> [TASK PROMPT] Please pull out the text of all the records below, reproducing every line unchanged and leaving the pictures out.

> [INFORMATION SHOWN]
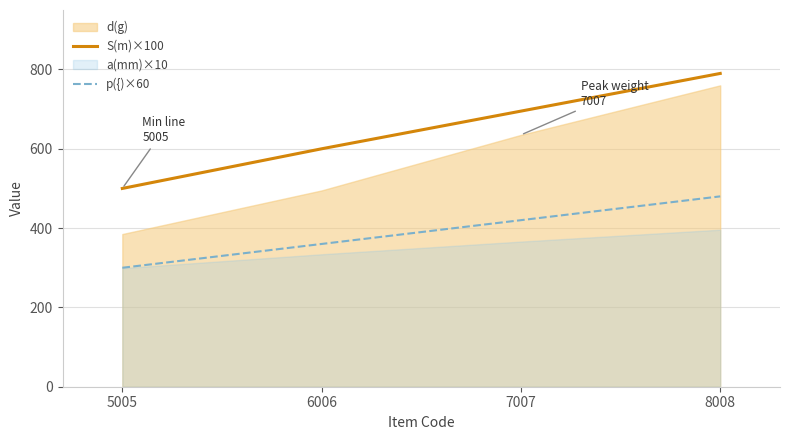

The value of S(m)×100 at 5005 is 662. True or false?

False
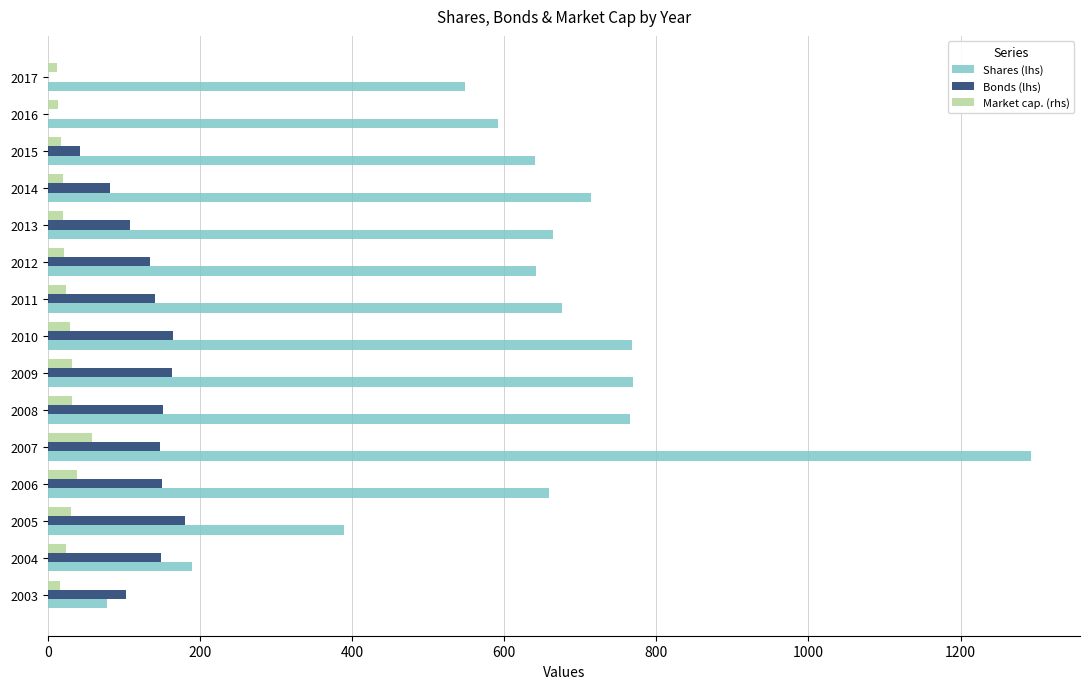

True or false: Market cap. (rhs) has a value of 58.7 at 2007.

True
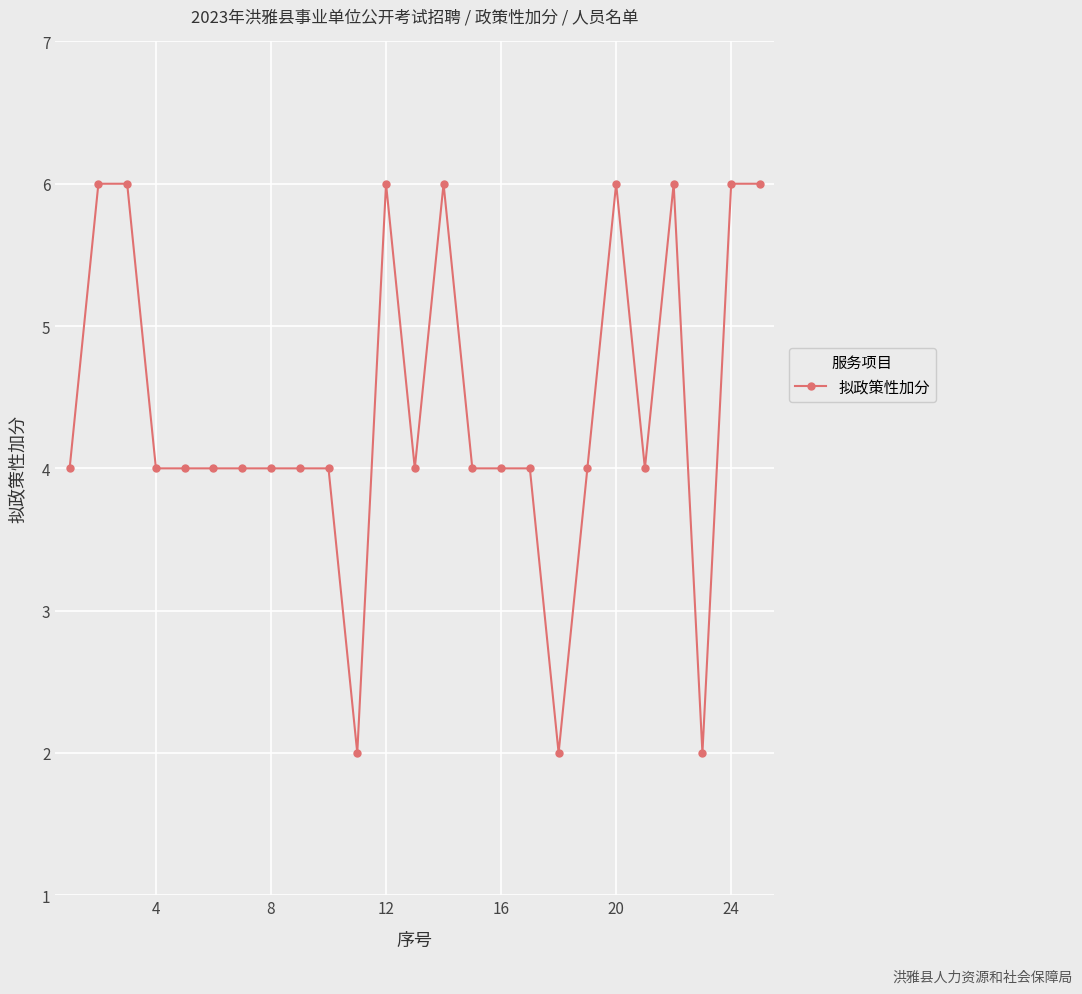

What is the sum of all values?

110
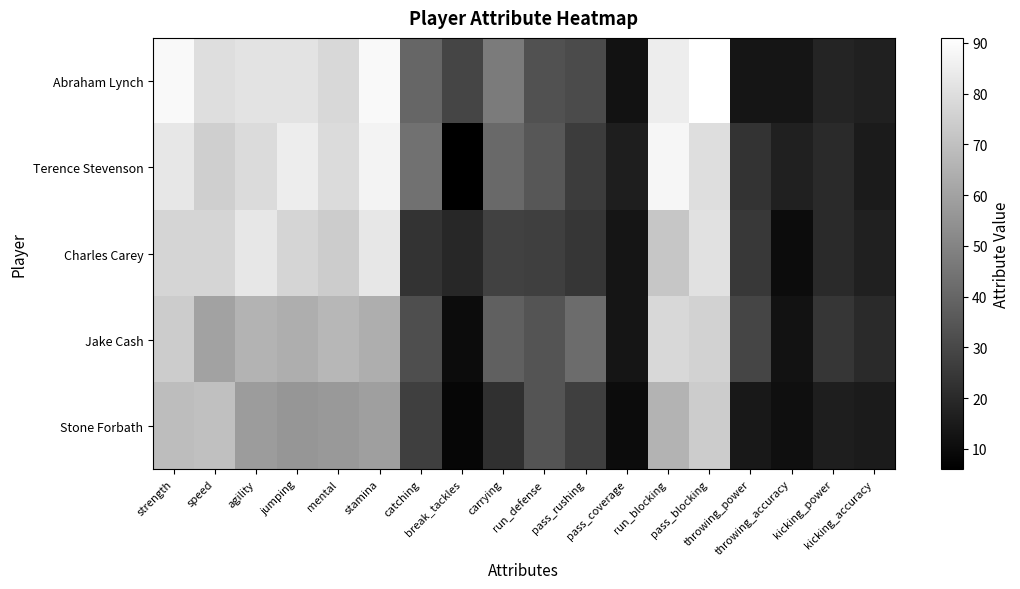

What is the greatest value displayed?

91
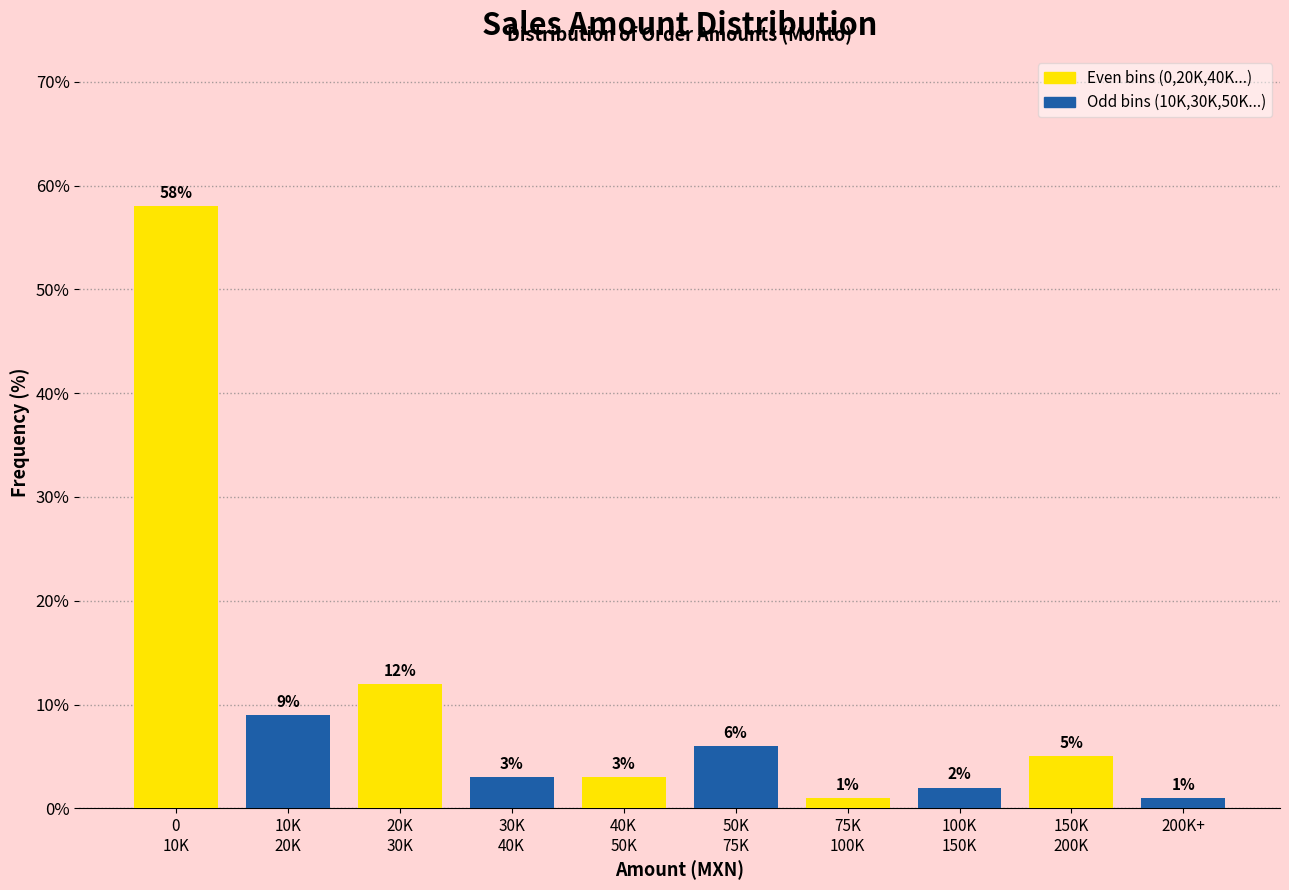

What is the smallest value displayed?

1.0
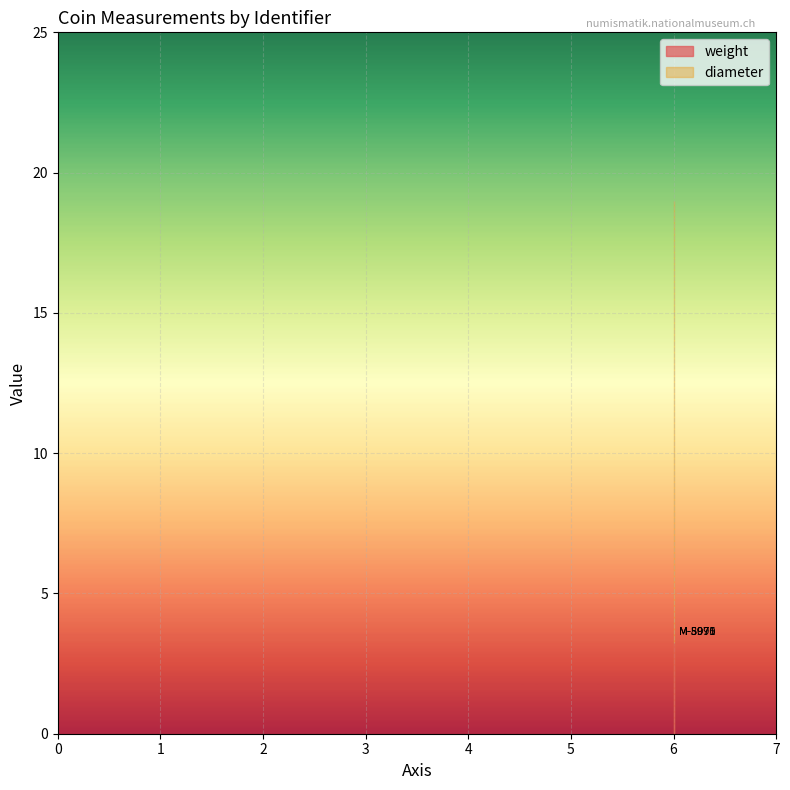

List the labels in order of value, largest first.

6, 6, 6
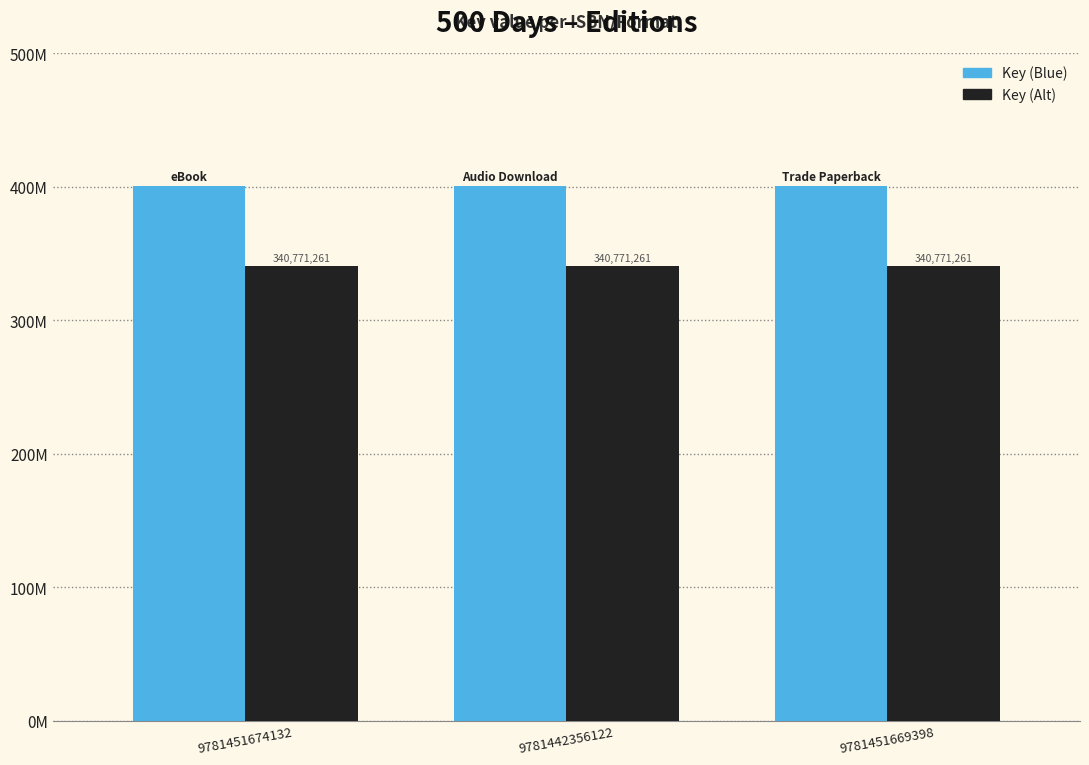

Is the value of Key (Alt) at 9781451674132 greater than the value of Key (Blue) at 9781442356122?

No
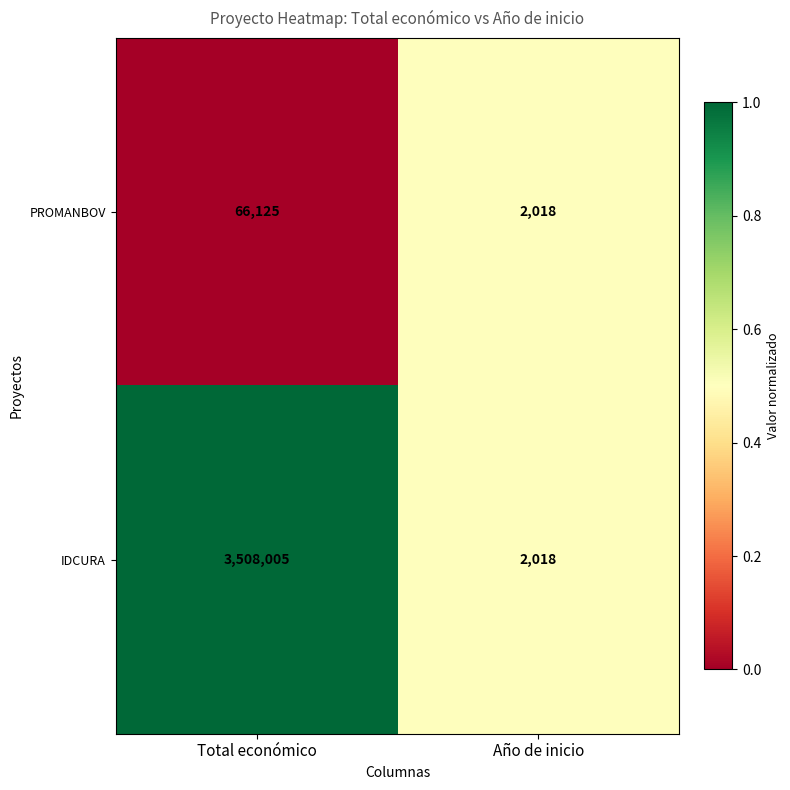

Which series changed the most between Total económico and Año de inicio?

IDCURA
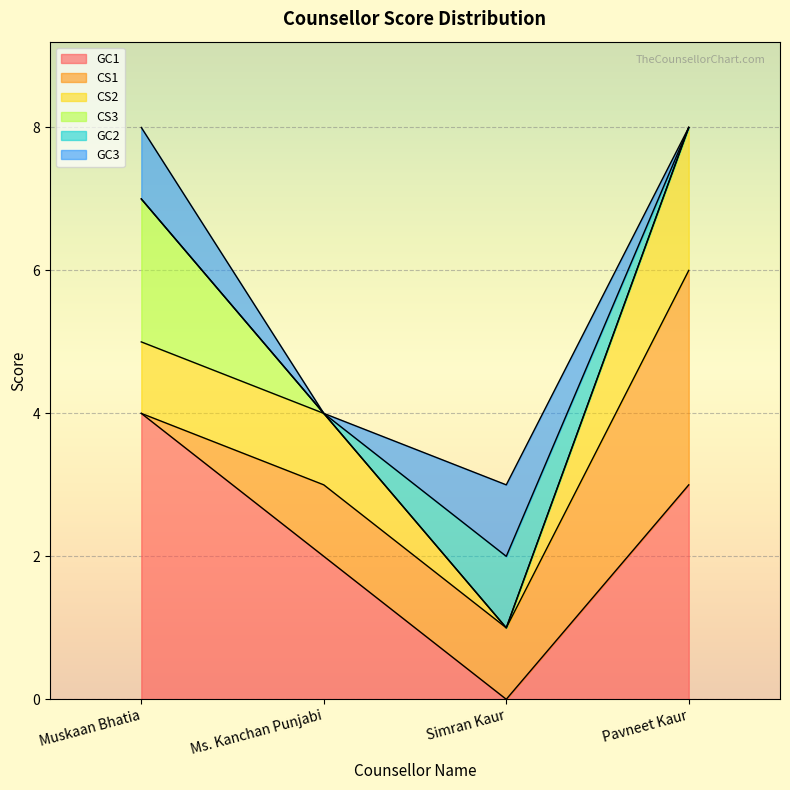

Rank the categories by CS1 value from lowest to highest.

Muskaan Bhatia, Ms. Kanchan Punjabi, Simran Kaur, Pavneet Kaur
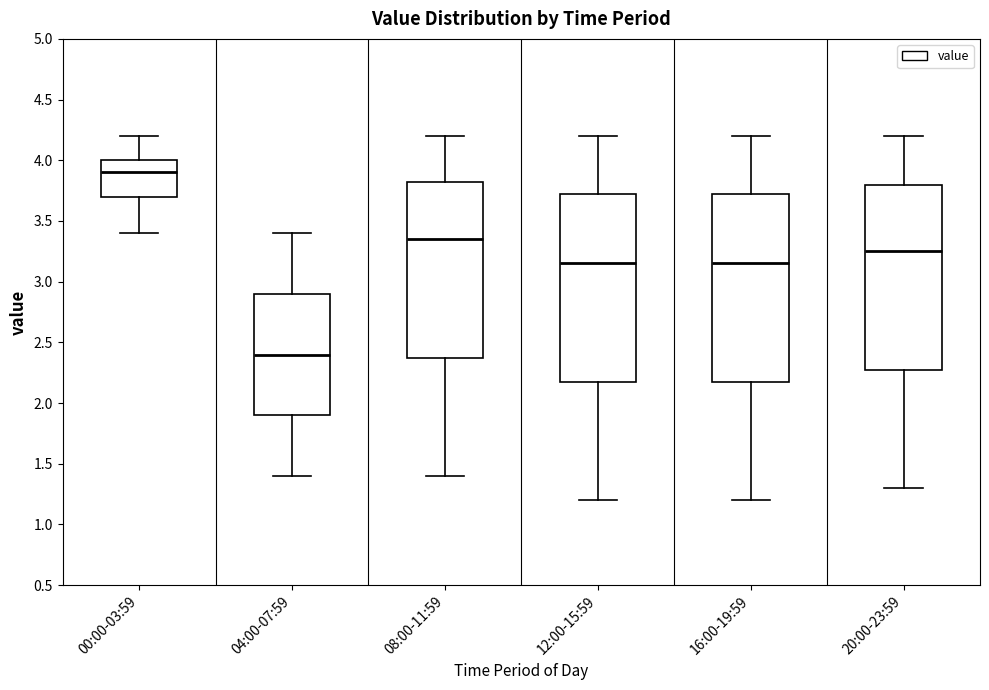

Reading left to right, transcribe this box plot: for each box, give where its median line is, the range the box spans, and where its two whiskers end, as read against the y-axis. The values are not printed on the chart, so give them approximately, as read against the axis.

00:00-03:59: median 3.90, box 3.70 to 4.00, whiskers 3.40 to 4.20
04:00-07:59: median 2.40, box 1.90 to 2.90, whiskers 1.40 to 3.40
08:00-11:59: median 3.35, box 2.40 to 3.85, whiskers 1.40 to 4.20
12:00-15:59: median 3.15, box 2.20 to 3.75, whiskers 1.20 to 4.20
16:00-19:59: median 3.15, box 2.20 to 3.75, whiskers 1.20 to 4.20
20:00-23:59: median 3.25, box 2.30 to 3.80, whiskers 1.30 to 4.20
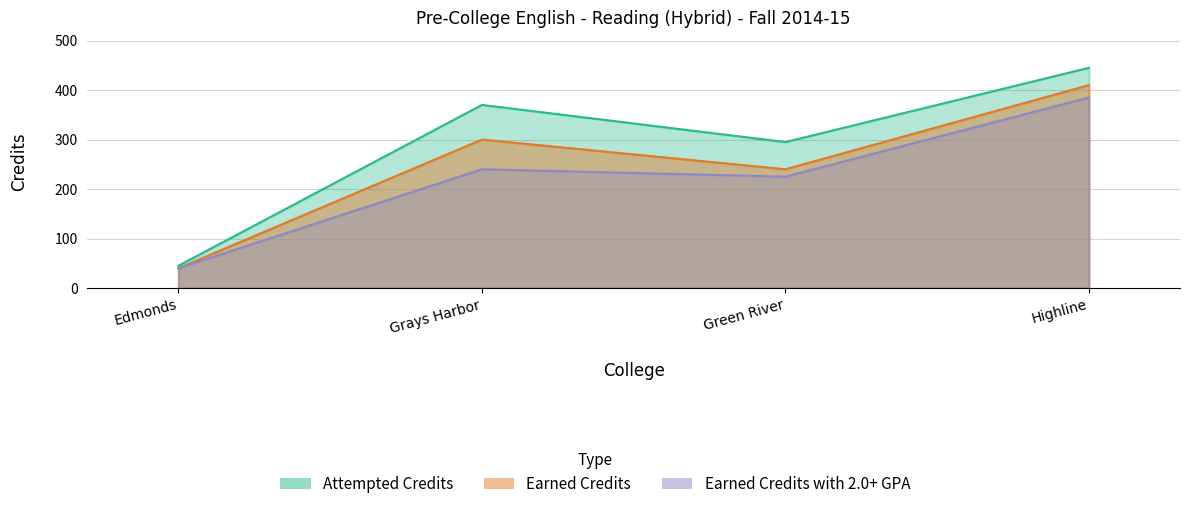

What is the difference between the Earned Credits with 2.0+ GPA values at Highline and Grays Harbor?

145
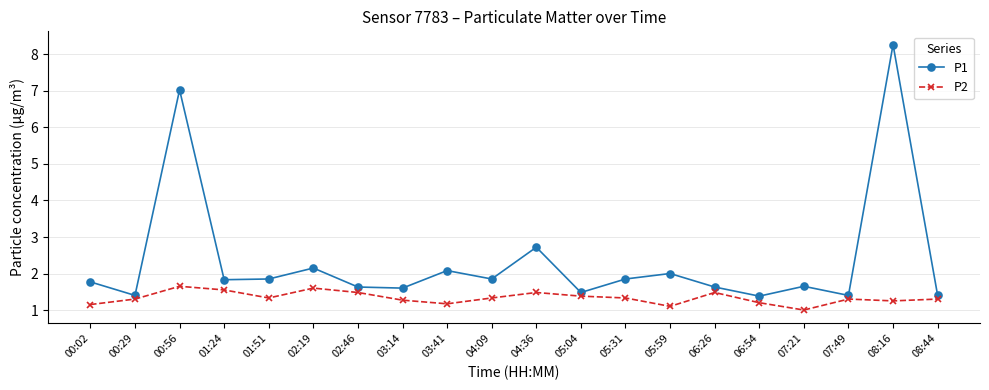

Is it true that P2 equals 0.8 at 01:51?

False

> [RESULT OF THE EXERCISE]
The value of S(m)×100 at 5005 is 662. True or false?

False

True or false: Market cap. (rhs) has a value of 58.7 at 2007.

True

What is the sum of all values?

110

What is the greatest value displayed?

91

What is the smallest value displayed?

1.0

List the labels in order of value, largest first.

6, 6, 6

Is the value of Key (Alt) at 9781451674132 greater than the value of Key (Blue) at 9781442356122?

No

Which series changed the most between Total económico and Año de inicio?

IDCURA

Rank the categories by CS1 value from lowest to highest.

Muskaan Bhatia, Ms. Kanchan Punjabi, Simran Kaur, Pavneet Kaur

Reading left to right, transcribe this box plot: for each box, give where its median line is, the range the box spans, and where its two whiskers end, as read against the y-axis. The values are not printed on the chart, so give them approximately, as read against the axis.

00:00-03:59: median 3.90, box 3.70 to 4.00, whiskers 3.40 to 4.20
04:00-07:59: median 2.40, box 1.90 to 2.90, whiskers 1.40 to 3.40
08:00-11:59: median 3.35, box 2.40 to 3.85, whiskers 1.40 to 4.20
12:00-15:59: median 3.15, box 2.20 to 3.75, whiskers 1.20 to 4.20
16:00-19:59: median 3.15, box 2.20 to 3.75, whiskers 1.20 to 4.20
20:00-23:59: median 3.25, box 2.30 to 3.80, whiskers 1.30 to 4.20

What is the difference between the Earned Credits with 2.0+ GPA values at Highline and Grays Harbor?

145

Is it true that P2 equals 0.8 at 01:51?

False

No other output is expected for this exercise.